Officials with the Utah State Tax Commission say the incorrect notices — meant to alert people that they owe the state money — went out to about 13,000 of the roughly 1.5 million Utahns who submitted income tax returns. Those affected by the problem might have been alarmed by billing statements that demanded hundreds or even thousands of dollars in penalties and interest.
The erroneous notices went out to some taxpayers who filed and paid their taxes between the usual deadline of April 15 and July 15, the adjusted deadline.
The tax commission’s computer system had trouble adjusting to this year’s deadline, which was delayed in light of the COVID-19 pandemic, explained Mike Lee, the commission’s taxpayer services division director. This year, the normal tax filing deadline was postponed to July 15, and people who paid the amount due by that date had until mid-October to file their returns, he said.
But some taxpayers who waited until the last minute to submit their returns were incorrectly flagged as late in the commission’s program and may have gotten the erroneous notices, Lee said. The problem cropped up even though the commission had tested its system extensively to make sure it was accounting for this year’s adjustments, he added.

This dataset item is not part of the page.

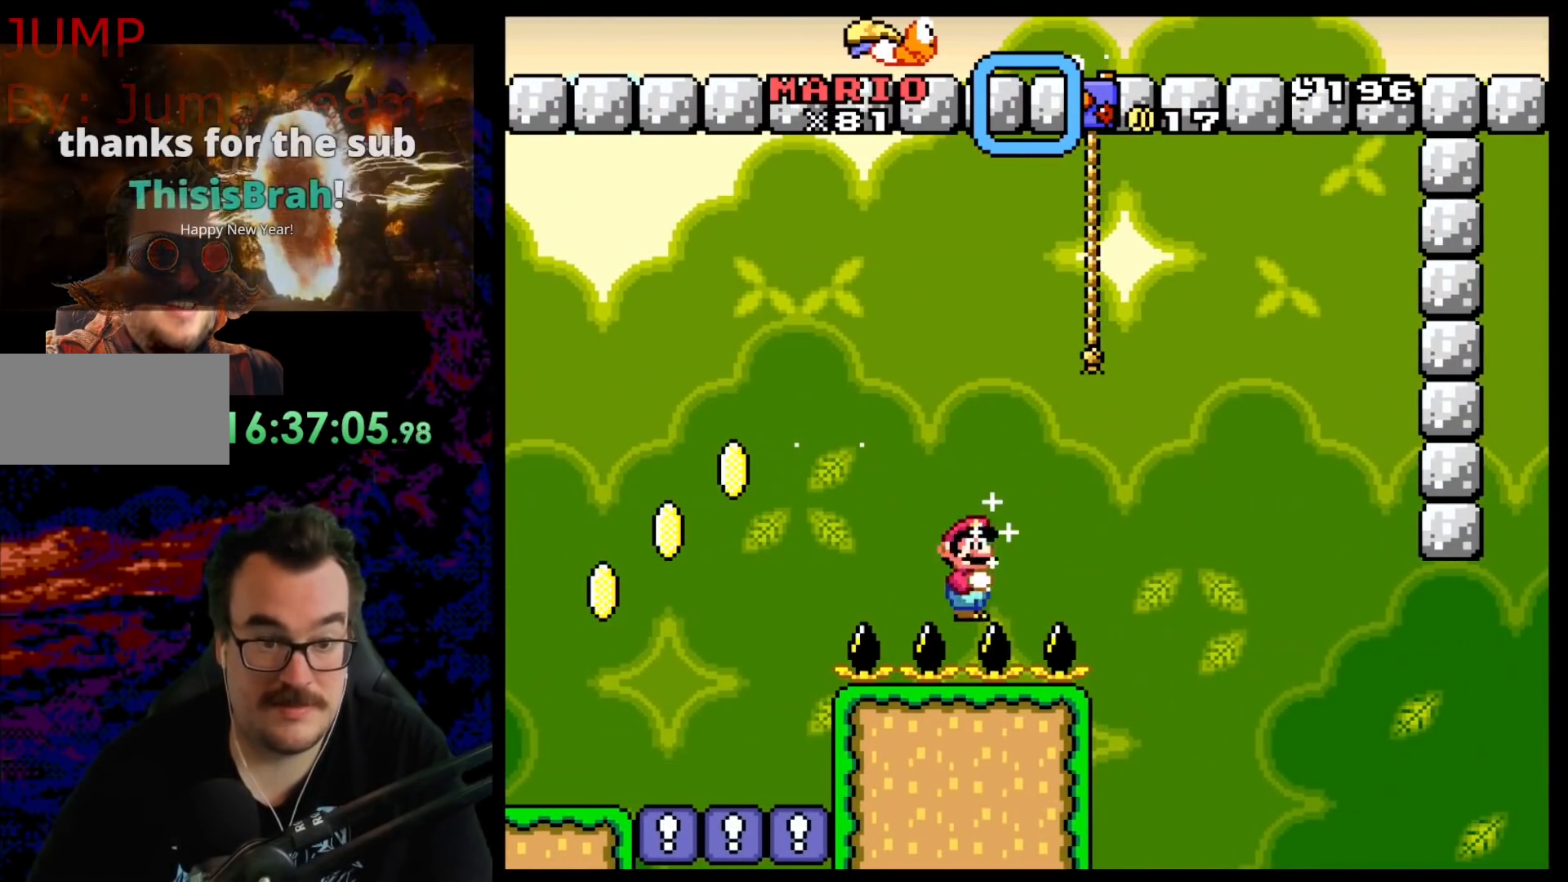
{"buttons": ["Y", "DPAD_RIGHT"], "events": []}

“This is one that, despite all that testing,” he said, “we didn’t see.”
The tax commission had already received 2019 returns by the time the Utah Legislature changed the due date, leaving state officials with fewer options to accommodate the change, according to a commission news release.
Salt Lake City accountant Don Sorensen said his firm has handled about 10 of these incorrect notices so far. After noticing the problem, Sorensen said he contacted the tax commission, which readily acknowledged the technical mishap.
State officials have agreed to correct the error and return the money in the cases that Sorensen’s firm has brought to their attention, but he said a more comprehensive solution is necessary.
Because the notices contain alarming warnings about how the state can slap errant taxpayers with district court liens or garnish their wages, the accountant worries that some people will pay the incorrect amount without challenging it.
One of his clients sent the state $830 in response after receiving a notice of taxes due, he said. In actuality, that client didn’t owe the state anything. Another client got a notice demanding $2,783, even though the correct amount due was only $58, he said.
Other people might get a notice simply stating that their refund total had changed — that too could be incorrect as a result of the computer snafu, according to Sorensen.
Lee said the commission is already working to remedy the mistake. The system is currently up to date and reflects the correct amounts due by Utah taxpayers, he said, and the commission hasn’t mailed any erroneous notices since Nov. 13.
Any individuals or corporate taxpayers who overpaid because of the error will get a refund, which has already gone out in many cases, according to Lee. State tax officials are also preparing corrected notices, which should land in mailboxes by Dec. 15, he said.
People who think they might have received an incorrect notice should call the tax commission at 801-297-7703.